Selon l'article 786 du code de procédure pénale, une demande en réhabilitation judiciaire ne peut être formée qu'après un délai de cinq ans pour les personnes condamnées à une peine criminelle. Ce délai court à compter de l'expiration de la sanction, qu'elle soit exécutée ou prescrite, sauf dans le cas particulier, prévu à l'article 789 du même code, où le condamné « a rendu des services éminents au pays » depuis l'infraction et peut alors être réhabilité sans condition de temps ni d'exécution de peine.

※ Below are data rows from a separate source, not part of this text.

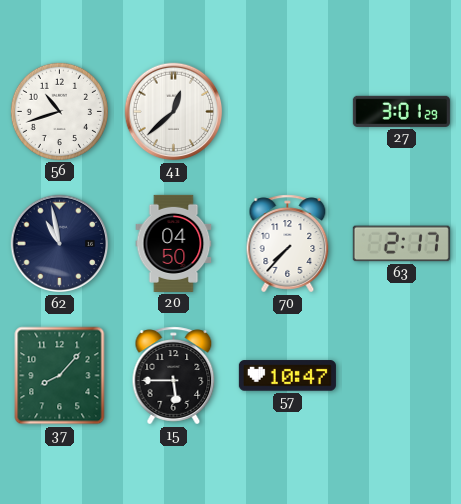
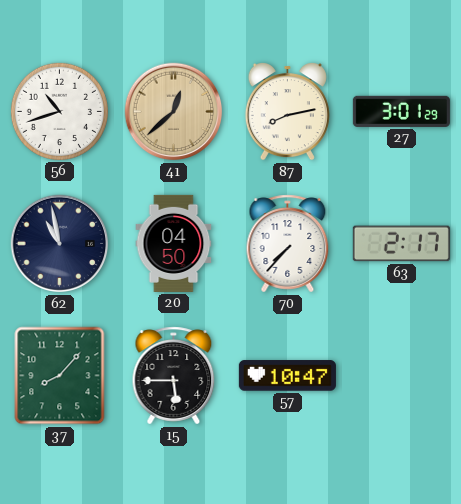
41 dial: white -> champagne
87: none -> 8:13
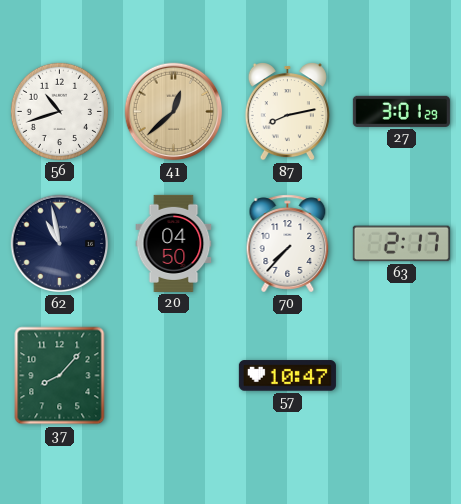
15: 5:45 -> none
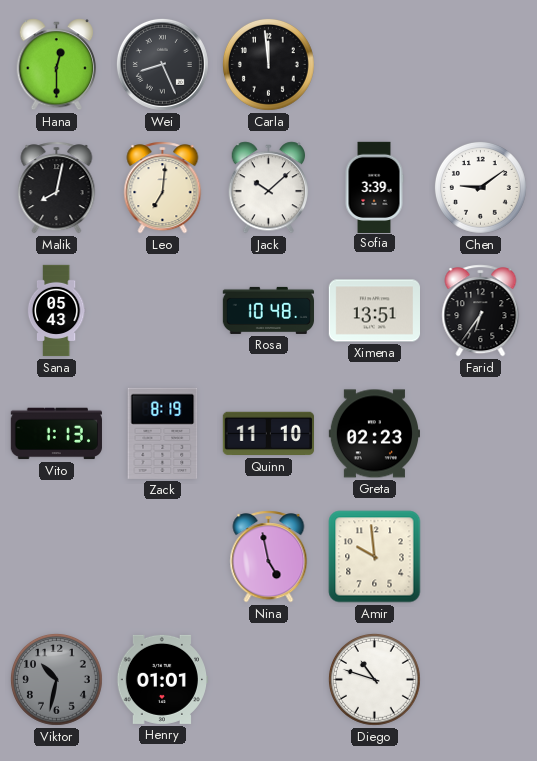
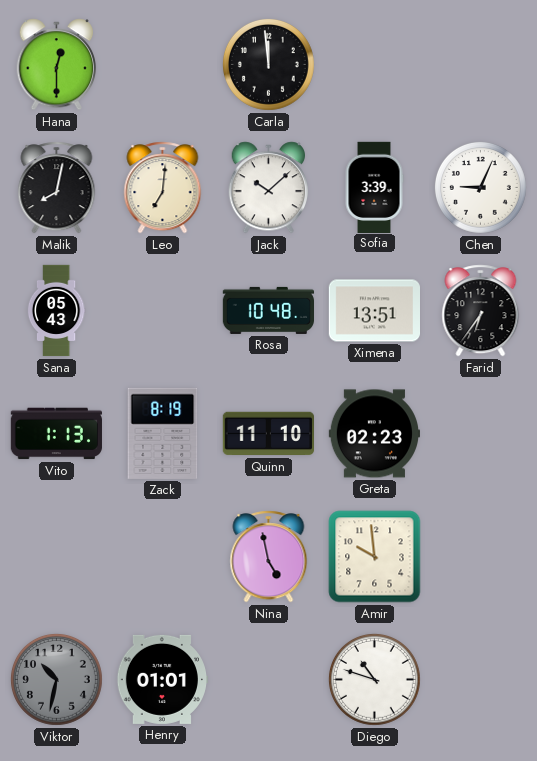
Wei: 8:26 -> none
Chen: 9:09 -> 9:04
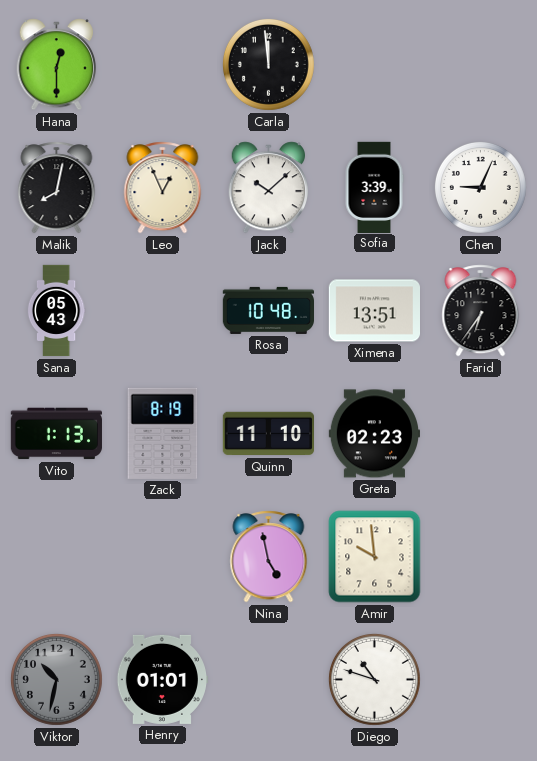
Leo: 7:01 -> 12:56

Les critiques formulées contre ces dispositions législatives

Le requérant faisait valoir qu'en conditionnant la recevabilité d'une demande en réhabilitation judiciaire au respect d'un délai d'épreuve de cinq ans à compter de l'expiration de la sanction subie, ces dispositions privaient les proches d'une personne condamnée à la peine de mort, dont la peine a été exécutée, de la possibilité de former en son nom une telle demande dans l'année de son décès. Cette différence de traitement entre les personnes condamnées à mort, dont la peine a été exécutée, et celles condamnées à d'autres peines criminelles, ou qui ont été graciées par le Président de la République, méconnaissait selon lui les principes d'égalité devant la loi et devant la justice ainsi que le principe de proportionnalité des peines.

Le cadre constitutionnel

Par sa décision de ce jour, le Conseil constitutionnel rappelle, en particulier, qu'il résulte des articles 6 et 16 de la Déclaration des droits de l'homme et du citoyen de 1789 que, si le législateur peut prévoir des règles de procédure différentes selon les faits, les situations et les personnes auxquelles elles s'appliquent, c'est à la condition que ces différences ne procèdent pas de distinctions injustifiées et que soient assurées aux justiciables des garanties égales.

Le contrôle des dispositions législatives faisant l'objet de la QPC

Au regard de ce cadre constitutionnel, le Conseil constitutionnel relève que les dispositions contestées font obstacle à ce qu'une demande en réhabilitation judiciaire puisse être formée par une personne condamnée à la peine de mort, dont la peine a été exécutée. Elles font également obstacle à ce qu'une telle demande soit formée par ses proches dans l'année de son décès, conformément au premier alinéa de l'article 785 du même code.

Toutefois, en imposant le respect d'un délai d'épreuve de cinq ans après l'exécution de la peine, le législateur a entendu subordonner le bénéfice de la réhabilitation à la conduite adoptée par le condamné une fois qu'il n'était plus soumis aux rigueurs de la peine prononcée à son encontre. À cet égard, il résulte de la jurisprudence constante de la Cour de cassation que la réhabilitation judiciaire ne peut être accordée qu'aux personnes qui, après avoir été condamnées et avoir subi leur peine, se sont rendues dignes, par les gages d'amendement qu'elles ont donnés pendant le délai d'épreuve, d'être replacées dans l'intégrité de leur état ancien. Dès lors, les personnes condamnées à la peine de mort et exécutées se trouvaient dans l'impossibilité de remplir les conditions prévues par la loi. Ainsi, la différence de traitement qui résulte des dispositions contestées repose sur une différence de situation et en rapport direct avec l'objet de la loi.

Le Conseil constitutionnel souligne toutefois que, après l'abolition de la peine de mort par la loi du 9 octobre 1981, le constituant a, par la loi constitutionnelle du 23 février 2007, introduit dans la Constitution l'article 66-1 aux termes duquel « Nul ne peut être condamné à la peine de mort ». Dans ces conditions, le législateur serait donc fondé à instituer une procédure judiciaire, ouverte aux ayants-droit d'une personne condamnée à la peine de mort dont la peine a été exécutée, tendant au rétablissement de son honneur à raison des gages d'amendement qu'elle a pu fournir.

Par ces motifs, le Conseil constitutionnel écarte la critique tirée de la méconnaissance des principes d'égalité devant la loi et la justice et juge, après avoir écarté l'autre grief soulevé par le requérant, que les dispositions contestées sont conformes à la Constitution.